Australians have had enough, and that's why, at the last election, they voted for change. They supported Labor's policy to establish a strong and independent National Anti-Corruption Commission. The National Anti-Corruption Commission Bill 2022 delivers on that commitment. It will establish a strong Anti-Corruption Commission with the powers to investigate and prosecute serious and systemic corruption. It will be independent from government. It will have the necessary powers to investigate alleged corruption by politicians and public officials, and those that engage with them. It will have the power to compel people to give evidence and to produce documents and materials relevant to its investigations. Importantly, it will have the power to conduct hearings in public so that the public can know what's going on, when and if it is in the public interest to do so.

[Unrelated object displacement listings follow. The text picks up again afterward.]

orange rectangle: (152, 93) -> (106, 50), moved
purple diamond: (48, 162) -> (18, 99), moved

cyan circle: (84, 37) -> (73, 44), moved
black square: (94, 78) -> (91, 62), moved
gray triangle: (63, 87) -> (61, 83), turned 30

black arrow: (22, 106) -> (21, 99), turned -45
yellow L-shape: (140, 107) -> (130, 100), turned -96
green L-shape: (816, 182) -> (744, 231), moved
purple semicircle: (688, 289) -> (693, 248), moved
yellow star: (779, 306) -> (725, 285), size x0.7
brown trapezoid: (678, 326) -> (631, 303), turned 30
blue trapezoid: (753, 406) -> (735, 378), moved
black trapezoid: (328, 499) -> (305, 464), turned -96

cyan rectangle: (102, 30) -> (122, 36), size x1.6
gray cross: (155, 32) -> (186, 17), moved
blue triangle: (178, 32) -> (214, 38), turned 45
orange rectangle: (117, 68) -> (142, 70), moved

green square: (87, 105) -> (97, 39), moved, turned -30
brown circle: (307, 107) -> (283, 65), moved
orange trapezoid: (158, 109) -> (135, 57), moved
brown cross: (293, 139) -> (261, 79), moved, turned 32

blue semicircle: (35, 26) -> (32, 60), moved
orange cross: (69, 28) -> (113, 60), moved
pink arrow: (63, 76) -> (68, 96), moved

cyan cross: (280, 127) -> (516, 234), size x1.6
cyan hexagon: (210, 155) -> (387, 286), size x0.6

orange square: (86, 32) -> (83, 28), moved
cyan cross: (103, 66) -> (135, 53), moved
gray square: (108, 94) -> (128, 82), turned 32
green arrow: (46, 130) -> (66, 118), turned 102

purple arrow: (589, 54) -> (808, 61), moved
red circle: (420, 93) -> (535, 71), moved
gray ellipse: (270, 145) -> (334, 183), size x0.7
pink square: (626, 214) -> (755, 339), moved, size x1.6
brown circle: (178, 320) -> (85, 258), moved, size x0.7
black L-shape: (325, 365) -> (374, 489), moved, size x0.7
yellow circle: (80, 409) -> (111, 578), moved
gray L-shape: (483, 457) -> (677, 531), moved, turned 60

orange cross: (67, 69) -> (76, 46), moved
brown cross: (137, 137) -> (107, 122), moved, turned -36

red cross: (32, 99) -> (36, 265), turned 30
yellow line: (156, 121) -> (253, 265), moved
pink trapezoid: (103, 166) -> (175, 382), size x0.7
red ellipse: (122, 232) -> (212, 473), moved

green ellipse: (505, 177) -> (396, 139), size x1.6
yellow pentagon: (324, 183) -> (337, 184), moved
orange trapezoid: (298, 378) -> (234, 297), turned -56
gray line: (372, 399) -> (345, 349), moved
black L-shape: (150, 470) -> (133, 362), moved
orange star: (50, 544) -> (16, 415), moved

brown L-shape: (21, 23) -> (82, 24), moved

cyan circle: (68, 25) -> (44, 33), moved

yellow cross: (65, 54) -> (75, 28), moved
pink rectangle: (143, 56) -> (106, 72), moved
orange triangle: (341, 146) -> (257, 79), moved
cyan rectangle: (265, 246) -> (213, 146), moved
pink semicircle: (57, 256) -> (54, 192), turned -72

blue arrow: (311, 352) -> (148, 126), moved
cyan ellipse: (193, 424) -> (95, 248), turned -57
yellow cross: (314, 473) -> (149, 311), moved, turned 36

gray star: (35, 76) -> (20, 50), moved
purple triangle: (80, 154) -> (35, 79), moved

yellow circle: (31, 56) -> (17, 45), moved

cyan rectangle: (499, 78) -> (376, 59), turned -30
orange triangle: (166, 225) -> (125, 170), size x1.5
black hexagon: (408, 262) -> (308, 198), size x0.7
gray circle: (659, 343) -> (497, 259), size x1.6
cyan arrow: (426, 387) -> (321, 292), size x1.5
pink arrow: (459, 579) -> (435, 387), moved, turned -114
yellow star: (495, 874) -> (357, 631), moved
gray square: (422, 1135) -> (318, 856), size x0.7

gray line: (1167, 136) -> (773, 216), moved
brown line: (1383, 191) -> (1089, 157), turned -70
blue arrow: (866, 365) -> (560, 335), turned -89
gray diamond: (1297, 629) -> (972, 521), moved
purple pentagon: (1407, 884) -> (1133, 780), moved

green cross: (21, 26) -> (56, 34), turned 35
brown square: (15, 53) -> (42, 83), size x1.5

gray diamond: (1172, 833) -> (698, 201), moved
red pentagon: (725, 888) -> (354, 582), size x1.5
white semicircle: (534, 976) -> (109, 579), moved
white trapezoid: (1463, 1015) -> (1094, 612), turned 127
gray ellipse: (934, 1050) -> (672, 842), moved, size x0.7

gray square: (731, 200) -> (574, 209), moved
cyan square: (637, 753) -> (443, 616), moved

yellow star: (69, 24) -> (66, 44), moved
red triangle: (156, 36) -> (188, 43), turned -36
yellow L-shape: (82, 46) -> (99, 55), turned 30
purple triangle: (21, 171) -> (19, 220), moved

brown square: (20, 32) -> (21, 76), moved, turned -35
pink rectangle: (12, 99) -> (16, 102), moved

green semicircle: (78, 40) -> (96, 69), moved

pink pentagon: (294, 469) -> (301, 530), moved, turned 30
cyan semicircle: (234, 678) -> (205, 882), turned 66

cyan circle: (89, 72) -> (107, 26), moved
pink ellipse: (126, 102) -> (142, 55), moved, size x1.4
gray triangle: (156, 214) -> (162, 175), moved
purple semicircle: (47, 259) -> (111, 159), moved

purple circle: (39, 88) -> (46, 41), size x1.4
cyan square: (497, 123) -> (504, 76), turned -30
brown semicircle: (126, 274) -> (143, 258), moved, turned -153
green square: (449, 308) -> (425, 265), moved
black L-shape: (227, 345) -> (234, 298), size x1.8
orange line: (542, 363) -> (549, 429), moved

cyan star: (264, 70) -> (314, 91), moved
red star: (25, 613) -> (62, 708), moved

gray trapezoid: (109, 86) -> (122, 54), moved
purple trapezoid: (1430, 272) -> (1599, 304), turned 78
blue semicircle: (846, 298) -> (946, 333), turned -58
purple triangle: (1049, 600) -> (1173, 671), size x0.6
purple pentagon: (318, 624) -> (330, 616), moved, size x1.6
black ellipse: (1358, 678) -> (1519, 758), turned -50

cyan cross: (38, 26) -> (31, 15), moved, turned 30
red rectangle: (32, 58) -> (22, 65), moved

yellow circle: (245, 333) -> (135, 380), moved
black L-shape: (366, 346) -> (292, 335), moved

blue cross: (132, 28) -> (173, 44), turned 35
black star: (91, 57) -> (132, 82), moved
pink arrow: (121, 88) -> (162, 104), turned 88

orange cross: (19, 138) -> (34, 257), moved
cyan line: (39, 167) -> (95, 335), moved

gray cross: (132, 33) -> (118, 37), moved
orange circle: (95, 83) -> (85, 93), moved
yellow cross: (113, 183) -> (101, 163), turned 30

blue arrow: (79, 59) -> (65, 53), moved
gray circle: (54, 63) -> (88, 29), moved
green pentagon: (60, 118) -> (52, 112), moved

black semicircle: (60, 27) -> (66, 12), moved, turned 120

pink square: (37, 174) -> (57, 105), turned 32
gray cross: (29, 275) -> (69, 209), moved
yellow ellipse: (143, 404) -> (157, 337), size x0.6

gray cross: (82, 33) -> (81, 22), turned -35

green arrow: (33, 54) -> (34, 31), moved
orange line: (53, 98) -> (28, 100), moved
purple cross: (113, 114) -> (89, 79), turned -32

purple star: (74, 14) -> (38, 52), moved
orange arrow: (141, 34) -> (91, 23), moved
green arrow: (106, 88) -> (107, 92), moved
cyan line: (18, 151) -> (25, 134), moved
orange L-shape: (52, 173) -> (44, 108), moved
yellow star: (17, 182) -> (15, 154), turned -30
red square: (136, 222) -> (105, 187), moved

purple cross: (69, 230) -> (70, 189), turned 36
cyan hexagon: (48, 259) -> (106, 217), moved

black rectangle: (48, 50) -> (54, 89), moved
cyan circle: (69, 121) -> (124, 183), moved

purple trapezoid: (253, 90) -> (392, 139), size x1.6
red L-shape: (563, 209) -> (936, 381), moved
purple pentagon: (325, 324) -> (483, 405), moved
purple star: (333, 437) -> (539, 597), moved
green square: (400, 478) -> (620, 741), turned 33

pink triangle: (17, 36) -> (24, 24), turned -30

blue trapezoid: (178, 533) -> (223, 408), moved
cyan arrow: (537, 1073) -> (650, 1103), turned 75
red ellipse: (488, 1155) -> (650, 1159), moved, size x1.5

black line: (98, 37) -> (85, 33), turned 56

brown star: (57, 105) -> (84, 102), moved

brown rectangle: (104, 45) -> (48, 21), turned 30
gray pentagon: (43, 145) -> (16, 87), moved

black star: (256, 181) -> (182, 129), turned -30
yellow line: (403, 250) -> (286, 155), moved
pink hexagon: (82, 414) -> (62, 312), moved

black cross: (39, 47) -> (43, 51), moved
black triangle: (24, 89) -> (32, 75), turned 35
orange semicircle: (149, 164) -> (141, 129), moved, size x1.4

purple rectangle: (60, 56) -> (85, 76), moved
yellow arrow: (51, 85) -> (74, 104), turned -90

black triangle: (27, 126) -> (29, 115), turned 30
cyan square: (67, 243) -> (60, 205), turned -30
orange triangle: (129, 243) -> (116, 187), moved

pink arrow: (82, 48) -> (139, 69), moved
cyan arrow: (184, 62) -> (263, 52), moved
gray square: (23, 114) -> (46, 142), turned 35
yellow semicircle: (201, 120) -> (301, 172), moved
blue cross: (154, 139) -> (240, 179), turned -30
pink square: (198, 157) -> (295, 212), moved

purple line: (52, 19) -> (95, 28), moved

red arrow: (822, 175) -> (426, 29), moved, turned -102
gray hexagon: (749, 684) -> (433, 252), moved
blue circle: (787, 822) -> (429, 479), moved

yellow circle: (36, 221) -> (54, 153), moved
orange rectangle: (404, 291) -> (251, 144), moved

Proposed amendments to the bill deliver on the recommendations made by the Joint Select Committee on National Anti-Corruption Commission Legislation. It represents the government listening to the people of Australia and the submissions that they made, and the recommendations of that joint committee. These amendments will broaden the safeguards for the protection of journalists in relation to search warrants and extend protections for their sources. They will improve safeguards for the wellbeing of persons who may require assistance to comply with a summons or notice to produce and expressly permit people to disclose information to a medical professional. They will require the commissioner to advise a person whose conduct has been investigated of the outcome of the investigation. They will amend the definition of corrupt conduct to clarify that the commissioner may deal with a corruption issue on their own initiative; require surveillance and interception warrants to be issued by eligible judges of a federal superior court; enhance the power of the National Anti-Corruption Commission inspector regarding witness summonses and arrest warrants; and narrow the grounds for bringing contempt proceedings.

This represents the Albanese government delivering an election commitment but acting on the constructive engagement from stakeholders and parliamentarians. It really represents the government listening to the Australian people, who said at the last election that they wanted a powerful anticorruption commission able to investigate allegations of corruption at a federal level. We've had them at the state level. The previous government avoided it, delayed it. This represents the Albanese government finally delivering a national anticorruption commission for Australia.